→ Problem description: Reproduce exactly the span of lines that opens with the line containing "right shoulder: (137, 152)" and closes with the last line of the entries below.

→ Extracted data:
-- Opening Marker --

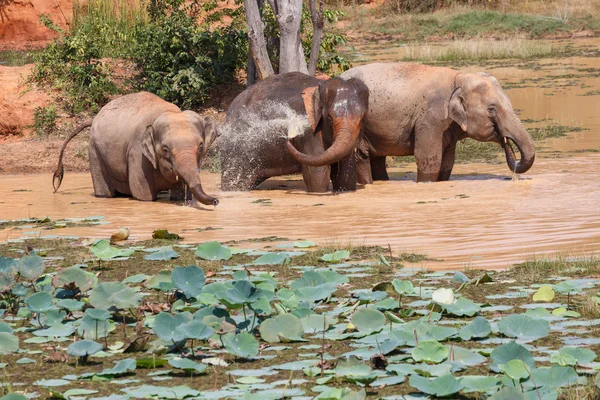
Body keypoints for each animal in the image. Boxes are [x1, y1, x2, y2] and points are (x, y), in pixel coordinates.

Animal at [52, 91, 220, 206]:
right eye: (165, 150)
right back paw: (103, 196)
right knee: (105, 190)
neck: (169, 112)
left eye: (200, 147)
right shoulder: (137, 152)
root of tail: (95, 117)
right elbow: (143, 195)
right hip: (94, 150)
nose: (216, 201)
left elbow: (178, 193)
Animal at [220, 72, 370, 193]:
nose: (289, 137)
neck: (319, 88)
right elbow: (317, 174)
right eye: (329, 118)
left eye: (363, 118)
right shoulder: (310, 131)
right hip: (236, 153)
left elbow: (347, 171)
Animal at [288, 62, 536, 183]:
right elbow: (429, 159)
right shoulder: (430, 118)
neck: (458, 77)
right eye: (492, 109)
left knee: (377, 160)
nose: (506, 141)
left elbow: (447, 162)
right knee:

-- Closing Marker --

→ Output below:
right shoulder: (137, 152)
root of tail: (95, 117)
right elbow: (143, 195)
right hip: (94, 150)
nose: (216, 201)
left elbow: (178, 193)
Animal at [220, 72, 370, 193]:
nose: (289, 137)
neck: (319, 88)
right elbow: (317, 174)
right eye: (329, 118)
left eye: (363, 118)
right shoulder: (310, 131)
right hip: (236, 153)
left elbow: (347, 171)
Animal at [288, 62, 536, 183]:
right elbow: (429, 159)
right shoulder: (430, 118)
neck: (458, 77)
right eye: (492, 109)
left knee: (377, 160)
nose: (506, 141)
left elbow: (447, 162)
right knee:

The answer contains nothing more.